For me, the Jewfro represents a paradox of pride and shame. My parents, sister and I all share curly hair, though each of us possess different textures: My sister’s is bouncy, my mom’s is flowy and my dad’s is rigid (though it was radically bulkier in the ’70s, which resulted in him getting the nickname “Poodle”). Hair is one of the few traits that my family and I can appreciate sharing together, but growing up, that didn’t always feel like enough.

Whenever my hair grew long, I brushed it for what felt like hours, trying to get rid of the knots and cowlicks that refused to be subdued. Trips to the barbershop made for both an exciting and anxiety-inducing experience. On rare occasions, they were humiliating, like when my mother coerced me into getting a haircut one day after school in sixth grade when she saw it was getting too big. As I sat weeping in that chair in the Yellow Balloon Barbershop while my barber ran her coarse fingers through my hair, all I could think about was how I was missing out on playing Guitar Hero and eating popcorn with the boys who were in my carpool. My hair had quite literally inhibited me from socializing.

Moments like those deepened my embarrassment for having a Jewfro.

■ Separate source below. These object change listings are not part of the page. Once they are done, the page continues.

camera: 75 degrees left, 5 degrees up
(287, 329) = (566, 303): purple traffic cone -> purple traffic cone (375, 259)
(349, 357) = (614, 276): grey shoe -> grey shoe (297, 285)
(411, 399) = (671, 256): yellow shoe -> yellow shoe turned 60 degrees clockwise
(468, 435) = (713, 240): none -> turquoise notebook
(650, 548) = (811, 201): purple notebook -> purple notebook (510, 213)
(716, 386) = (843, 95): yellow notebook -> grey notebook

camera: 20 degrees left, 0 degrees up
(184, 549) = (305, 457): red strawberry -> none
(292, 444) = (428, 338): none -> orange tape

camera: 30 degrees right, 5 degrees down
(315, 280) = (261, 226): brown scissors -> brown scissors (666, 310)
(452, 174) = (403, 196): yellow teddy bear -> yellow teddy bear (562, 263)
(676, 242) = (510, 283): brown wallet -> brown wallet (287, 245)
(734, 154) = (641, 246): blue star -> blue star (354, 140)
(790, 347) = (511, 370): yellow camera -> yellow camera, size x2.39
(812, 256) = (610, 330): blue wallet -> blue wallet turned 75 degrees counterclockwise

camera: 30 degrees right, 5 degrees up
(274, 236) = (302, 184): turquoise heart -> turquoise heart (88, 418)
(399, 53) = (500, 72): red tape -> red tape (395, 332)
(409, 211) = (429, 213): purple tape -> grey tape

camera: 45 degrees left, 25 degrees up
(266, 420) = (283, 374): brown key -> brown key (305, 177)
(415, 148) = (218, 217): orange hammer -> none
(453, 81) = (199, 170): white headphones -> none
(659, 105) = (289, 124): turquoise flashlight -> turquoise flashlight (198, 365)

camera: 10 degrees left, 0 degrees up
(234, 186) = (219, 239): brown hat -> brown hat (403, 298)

After ninth grade, I kept my hair mostly on the short side and made sure to get a haircut at the beginning of every month. Before embarking on a six-week summer program in Israel in 2013, I asked my parents to give me a buzzcut, since it was a trendy look among my friends at the time. Unfortunately, their attempt at shaving my hair with the incorrect set of clippers in my backyard led to the worst haircut I’ve ever received (sorry, Mom and Dad). The flattened strands, which were later fixed by a professional barber, made my hair lose its curly quality, causing me to briefly consider that perhaps a shaved look was not the best idea in the first place.

In other instances, my Jewfro became a source of actual physical agony. At my first ever “Rocky Horror Picture Show” midnight screening in the summer of 2015, a young woman yanked my hair and proceeded to violently rock it back and forth during what’s known as the “Virginal Sacrifice,” an initiation in which “Rocky Horror” first-timers are subjected to aggressive dry-humping by a crowd of “Rocky Horror” veterans. After it happened and my initial mortification subsided, I tried to laugh the whole thing off, thinking that the more important thing was to just have fun. But I couldn’t shake off how much her grabbing my hair hurt, how painful it was to have something so integral to my identity be violated for the sake of spectacle.

As time has passed, I’ve started to embrace the Jewfro look a bit more. I’ve realized that cutting my Jewfro was both flattening my hair into a more neutral appearance and erasing an important facet of my Jewish identity. Based on the suggestion of a barber I met in New York this summer, I bought American Crew forming cream to help volumize and brighten my curls, and since that purchase, my insecurity over my curls has lessened dramatically. A friend recently told me, after seeing a picture of me on my Instagram story, that my hair looks better when it’s longer. I mentioned that I was thinking about cutting it soon, which was followed by a message of three eye-rolling emojis. Maybe he’s right.

So often we are told to suppress who we are in order to appease the expectations of others or to change ourselves in order to stand out among the masses, and these primal fears can be traced through our need to cut or alter our hair and other parts of ourselves. I used to think that my Jewfro made it harder for me to navigate the straight-haired world, but the more I’ve learned to appreciate it, the more I understand why it’s necessary to who I am and who I am becoming.